- **Task brief**: Search the listing below for the word "ceremonija" and copy each line that holds it.
==== Information
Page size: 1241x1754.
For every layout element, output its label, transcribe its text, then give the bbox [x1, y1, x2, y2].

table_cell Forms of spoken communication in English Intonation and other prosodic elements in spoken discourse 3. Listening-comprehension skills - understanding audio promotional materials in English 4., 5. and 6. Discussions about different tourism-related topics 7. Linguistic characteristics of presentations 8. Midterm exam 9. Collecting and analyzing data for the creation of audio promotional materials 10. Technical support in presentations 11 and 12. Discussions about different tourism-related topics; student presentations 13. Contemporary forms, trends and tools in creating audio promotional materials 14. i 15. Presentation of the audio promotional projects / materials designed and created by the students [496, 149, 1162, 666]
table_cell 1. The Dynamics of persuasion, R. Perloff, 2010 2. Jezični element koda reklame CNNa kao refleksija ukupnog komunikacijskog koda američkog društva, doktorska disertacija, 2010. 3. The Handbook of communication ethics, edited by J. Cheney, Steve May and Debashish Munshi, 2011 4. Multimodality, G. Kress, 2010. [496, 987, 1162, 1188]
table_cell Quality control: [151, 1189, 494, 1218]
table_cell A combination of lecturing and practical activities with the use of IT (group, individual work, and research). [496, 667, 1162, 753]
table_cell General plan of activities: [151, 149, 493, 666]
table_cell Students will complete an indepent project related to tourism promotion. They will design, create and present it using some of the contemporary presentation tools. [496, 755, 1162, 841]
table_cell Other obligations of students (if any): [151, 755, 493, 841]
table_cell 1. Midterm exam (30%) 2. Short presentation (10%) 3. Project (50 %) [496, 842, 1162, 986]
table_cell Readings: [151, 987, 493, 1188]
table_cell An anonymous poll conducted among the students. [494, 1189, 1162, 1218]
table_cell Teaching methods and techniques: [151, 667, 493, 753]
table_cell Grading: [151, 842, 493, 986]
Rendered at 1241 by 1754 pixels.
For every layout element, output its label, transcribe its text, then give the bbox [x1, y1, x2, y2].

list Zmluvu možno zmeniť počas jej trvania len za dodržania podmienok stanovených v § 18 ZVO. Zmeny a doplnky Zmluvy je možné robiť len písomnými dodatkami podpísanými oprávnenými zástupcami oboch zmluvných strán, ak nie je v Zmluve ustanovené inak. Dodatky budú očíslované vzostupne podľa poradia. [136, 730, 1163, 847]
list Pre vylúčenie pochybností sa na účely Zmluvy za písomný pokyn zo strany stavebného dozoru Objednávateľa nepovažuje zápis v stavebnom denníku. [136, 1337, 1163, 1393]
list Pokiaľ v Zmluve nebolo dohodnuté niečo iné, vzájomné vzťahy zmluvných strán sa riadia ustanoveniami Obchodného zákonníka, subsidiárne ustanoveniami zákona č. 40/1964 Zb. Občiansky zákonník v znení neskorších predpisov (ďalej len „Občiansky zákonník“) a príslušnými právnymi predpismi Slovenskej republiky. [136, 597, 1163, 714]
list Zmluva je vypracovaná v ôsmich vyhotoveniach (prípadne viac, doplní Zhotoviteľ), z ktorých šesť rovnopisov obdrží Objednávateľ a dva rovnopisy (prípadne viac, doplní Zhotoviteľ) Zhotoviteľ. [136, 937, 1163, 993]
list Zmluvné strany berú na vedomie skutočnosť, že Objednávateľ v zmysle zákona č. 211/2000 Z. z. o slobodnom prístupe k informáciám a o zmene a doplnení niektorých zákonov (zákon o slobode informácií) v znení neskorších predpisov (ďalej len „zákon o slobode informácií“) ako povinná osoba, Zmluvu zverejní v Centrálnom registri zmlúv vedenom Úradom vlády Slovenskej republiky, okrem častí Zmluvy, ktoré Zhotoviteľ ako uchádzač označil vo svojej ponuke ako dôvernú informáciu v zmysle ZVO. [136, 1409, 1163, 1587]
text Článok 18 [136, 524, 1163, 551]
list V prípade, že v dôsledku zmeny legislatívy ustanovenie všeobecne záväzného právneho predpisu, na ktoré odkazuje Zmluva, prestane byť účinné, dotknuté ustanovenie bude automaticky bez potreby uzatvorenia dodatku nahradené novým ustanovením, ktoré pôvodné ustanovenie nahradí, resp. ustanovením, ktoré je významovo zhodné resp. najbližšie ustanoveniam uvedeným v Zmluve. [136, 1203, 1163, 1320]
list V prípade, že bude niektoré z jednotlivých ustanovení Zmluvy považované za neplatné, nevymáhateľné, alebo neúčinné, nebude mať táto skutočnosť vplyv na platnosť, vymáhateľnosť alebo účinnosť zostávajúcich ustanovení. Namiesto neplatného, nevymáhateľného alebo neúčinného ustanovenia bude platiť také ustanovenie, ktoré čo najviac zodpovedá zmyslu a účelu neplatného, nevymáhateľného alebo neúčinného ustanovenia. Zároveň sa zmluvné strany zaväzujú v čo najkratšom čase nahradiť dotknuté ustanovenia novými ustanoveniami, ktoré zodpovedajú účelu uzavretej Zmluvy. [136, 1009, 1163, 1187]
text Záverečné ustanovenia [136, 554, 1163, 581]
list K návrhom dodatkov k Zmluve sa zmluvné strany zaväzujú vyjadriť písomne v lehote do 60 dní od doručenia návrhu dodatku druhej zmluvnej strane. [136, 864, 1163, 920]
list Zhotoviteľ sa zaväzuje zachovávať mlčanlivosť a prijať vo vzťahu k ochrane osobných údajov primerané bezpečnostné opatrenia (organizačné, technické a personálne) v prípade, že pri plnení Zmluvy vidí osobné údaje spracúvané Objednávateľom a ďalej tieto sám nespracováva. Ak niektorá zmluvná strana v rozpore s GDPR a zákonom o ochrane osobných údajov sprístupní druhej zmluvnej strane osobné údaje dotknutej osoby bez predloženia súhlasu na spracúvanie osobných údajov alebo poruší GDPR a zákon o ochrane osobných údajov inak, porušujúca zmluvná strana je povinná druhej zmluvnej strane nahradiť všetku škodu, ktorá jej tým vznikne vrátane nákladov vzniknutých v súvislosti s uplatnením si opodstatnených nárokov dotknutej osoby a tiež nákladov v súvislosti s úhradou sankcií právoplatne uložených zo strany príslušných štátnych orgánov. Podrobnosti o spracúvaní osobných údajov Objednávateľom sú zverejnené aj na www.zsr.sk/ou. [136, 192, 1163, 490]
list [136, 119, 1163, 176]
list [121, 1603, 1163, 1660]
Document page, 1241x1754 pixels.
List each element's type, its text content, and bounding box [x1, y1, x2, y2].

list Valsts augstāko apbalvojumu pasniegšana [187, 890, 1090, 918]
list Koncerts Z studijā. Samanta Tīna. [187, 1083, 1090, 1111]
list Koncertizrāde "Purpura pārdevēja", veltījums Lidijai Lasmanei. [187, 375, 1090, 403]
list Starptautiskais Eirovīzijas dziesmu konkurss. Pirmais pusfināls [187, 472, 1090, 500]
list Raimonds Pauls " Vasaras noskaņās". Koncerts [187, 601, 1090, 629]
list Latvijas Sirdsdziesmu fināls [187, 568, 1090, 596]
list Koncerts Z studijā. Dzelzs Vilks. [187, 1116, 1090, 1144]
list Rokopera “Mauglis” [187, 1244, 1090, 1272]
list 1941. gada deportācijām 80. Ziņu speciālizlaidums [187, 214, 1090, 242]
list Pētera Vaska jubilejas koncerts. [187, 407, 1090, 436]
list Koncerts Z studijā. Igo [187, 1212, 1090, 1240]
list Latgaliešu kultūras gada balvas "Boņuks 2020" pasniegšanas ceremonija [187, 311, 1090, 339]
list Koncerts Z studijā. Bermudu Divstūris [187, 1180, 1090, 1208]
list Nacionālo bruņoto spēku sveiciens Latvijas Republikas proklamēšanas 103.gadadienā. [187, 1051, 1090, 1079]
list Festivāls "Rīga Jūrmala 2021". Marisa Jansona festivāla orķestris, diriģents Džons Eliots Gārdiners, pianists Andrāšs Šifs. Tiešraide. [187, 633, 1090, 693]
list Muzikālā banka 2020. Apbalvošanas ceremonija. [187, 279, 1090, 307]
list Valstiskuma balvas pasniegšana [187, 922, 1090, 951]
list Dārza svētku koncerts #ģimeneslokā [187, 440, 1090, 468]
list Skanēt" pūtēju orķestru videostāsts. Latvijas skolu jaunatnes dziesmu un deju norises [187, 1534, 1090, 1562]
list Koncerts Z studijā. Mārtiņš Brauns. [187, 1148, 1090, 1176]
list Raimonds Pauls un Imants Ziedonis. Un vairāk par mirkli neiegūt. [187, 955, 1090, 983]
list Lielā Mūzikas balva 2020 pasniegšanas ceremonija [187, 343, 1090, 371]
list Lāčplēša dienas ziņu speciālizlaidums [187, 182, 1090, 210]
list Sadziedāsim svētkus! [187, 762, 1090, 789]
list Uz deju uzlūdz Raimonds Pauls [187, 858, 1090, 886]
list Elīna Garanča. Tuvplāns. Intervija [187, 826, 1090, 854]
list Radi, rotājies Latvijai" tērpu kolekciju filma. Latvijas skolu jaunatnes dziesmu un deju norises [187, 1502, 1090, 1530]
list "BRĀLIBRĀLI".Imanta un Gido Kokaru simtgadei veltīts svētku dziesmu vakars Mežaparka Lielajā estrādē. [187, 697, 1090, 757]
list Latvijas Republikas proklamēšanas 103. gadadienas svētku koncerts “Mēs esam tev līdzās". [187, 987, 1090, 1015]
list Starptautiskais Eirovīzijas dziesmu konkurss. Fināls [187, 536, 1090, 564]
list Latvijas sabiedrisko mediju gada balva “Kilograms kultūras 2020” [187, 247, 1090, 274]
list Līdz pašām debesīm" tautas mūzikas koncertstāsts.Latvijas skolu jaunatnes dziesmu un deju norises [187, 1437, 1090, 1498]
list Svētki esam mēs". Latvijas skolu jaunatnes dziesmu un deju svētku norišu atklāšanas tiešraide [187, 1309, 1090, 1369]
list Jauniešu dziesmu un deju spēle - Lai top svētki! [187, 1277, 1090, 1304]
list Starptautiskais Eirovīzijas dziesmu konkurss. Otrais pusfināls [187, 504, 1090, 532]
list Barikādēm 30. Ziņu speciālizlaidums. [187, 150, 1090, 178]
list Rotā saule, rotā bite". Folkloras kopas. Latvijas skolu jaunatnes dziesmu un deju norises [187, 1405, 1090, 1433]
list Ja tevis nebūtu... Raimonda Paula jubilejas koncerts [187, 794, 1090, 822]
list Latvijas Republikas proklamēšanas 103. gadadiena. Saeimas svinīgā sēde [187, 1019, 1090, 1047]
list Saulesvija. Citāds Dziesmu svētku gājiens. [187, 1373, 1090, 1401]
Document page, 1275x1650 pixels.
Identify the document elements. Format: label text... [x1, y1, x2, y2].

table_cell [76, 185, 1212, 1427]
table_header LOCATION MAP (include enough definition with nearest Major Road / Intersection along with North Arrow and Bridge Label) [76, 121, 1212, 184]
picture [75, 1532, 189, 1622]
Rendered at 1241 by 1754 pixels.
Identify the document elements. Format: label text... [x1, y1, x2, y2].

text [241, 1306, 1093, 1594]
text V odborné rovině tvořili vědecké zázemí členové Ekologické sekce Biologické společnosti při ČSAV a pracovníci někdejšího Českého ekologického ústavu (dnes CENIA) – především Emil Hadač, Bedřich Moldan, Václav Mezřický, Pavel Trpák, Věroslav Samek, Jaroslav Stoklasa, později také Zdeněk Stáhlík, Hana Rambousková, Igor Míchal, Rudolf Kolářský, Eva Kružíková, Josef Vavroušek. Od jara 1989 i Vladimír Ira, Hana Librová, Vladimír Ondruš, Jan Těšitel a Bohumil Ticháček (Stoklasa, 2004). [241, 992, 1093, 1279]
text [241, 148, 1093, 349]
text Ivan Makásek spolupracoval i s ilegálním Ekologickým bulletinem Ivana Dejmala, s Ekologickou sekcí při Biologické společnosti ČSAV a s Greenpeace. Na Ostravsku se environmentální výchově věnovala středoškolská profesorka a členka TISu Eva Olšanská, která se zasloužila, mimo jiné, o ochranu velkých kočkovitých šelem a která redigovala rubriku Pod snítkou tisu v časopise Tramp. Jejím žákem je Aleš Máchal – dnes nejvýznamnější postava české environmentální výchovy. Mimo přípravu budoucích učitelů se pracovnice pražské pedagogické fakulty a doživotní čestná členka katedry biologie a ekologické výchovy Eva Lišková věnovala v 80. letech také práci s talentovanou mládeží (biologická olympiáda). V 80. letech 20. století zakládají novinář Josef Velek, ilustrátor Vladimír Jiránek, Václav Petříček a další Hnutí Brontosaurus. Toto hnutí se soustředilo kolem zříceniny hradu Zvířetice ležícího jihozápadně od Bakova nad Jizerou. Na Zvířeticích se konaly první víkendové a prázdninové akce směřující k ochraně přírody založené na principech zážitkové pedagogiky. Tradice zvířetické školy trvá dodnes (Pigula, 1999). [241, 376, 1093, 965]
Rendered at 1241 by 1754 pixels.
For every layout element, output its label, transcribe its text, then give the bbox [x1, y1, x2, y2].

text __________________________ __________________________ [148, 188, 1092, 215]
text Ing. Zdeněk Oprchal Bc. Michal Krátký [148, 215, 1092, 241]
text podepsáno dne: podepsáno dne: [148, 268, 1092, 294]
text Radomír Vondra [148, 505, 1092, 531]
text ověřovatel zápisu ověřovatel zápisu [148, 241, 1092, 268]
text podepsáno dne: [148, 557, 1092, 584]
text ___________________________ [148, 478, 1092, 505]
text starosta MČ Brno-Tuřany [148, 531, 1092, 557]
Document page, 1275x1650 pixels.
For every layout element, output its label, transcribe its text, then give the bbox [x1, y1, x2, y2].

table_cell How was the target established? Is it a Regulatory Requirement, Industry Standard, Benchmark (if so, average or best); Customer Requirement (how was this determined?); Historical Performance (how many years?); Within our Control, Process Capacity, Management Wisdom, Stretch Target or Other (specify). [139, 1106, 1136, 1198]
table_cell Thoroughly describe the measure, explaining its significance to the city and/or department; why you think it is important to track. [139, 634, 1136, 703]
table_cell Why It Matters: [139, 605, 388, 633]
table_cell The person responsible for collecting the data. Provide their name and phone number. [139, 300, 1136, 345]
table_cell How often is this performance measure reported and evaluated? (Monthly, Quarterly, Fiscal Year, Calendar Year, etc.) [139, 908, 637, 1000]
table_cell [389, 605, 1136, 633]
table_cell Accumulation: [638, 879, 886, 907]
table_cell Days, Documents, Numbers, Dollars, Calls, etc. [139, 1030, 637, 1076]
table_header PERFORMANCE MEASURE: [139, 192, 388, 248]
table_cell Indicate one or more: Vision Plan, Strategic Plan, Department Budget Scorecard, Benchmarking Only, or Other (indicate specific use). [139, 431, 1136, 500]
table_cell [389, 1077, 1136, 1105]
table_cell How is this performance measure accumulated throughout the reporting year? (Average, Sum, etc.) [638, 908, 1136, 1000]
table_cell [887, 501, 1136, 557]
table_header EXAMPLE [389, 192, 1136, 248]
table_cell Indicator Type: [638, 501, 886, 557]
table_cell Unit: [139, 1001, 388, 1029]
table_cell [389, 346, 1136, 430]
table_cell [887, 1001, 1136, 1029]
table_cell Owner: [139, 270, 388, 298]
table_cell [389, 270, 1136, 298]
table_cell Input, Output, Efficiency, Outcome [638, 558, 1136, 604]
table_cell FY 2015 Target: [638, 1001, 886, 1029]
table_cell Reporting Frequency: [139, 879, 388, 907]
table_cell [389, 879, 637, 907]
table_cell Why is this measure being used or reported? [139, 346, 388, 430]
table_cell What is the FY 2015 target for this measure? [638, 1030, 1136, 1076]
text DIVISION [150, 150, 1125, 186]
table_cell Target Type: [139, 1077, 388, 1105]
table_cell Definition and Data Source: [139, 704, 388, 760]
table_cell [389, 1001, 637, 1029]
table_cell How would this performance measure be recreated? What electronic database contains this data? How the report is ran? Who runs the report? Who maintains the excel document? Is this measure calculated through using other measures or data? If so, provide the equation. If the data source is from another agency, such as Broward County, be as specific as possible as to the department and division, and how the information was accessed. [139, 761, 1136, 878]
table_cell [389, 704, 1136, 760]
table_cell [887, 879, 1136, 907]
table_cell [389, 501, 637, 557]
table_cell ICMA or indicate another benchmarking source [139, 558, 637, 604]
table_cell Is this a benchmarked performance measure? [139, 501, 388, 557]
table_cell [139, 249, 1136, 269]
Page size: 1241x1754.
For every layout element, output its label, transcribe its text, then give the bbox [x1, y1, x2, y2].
========
- **Answer for the task**:
list Latgaliešu kultūras gada balvas "Boņuks 2020" pasniegšanas ceremonija [187, 311, 1090, 339]
list Muzikālā banka 2020. Apbalvošanas ceremonija. [187, 279, 1090, 307]
list Lielā Mūzikas balva 2020 pasniegšanas ceremonija [187, 343, 1090, 371]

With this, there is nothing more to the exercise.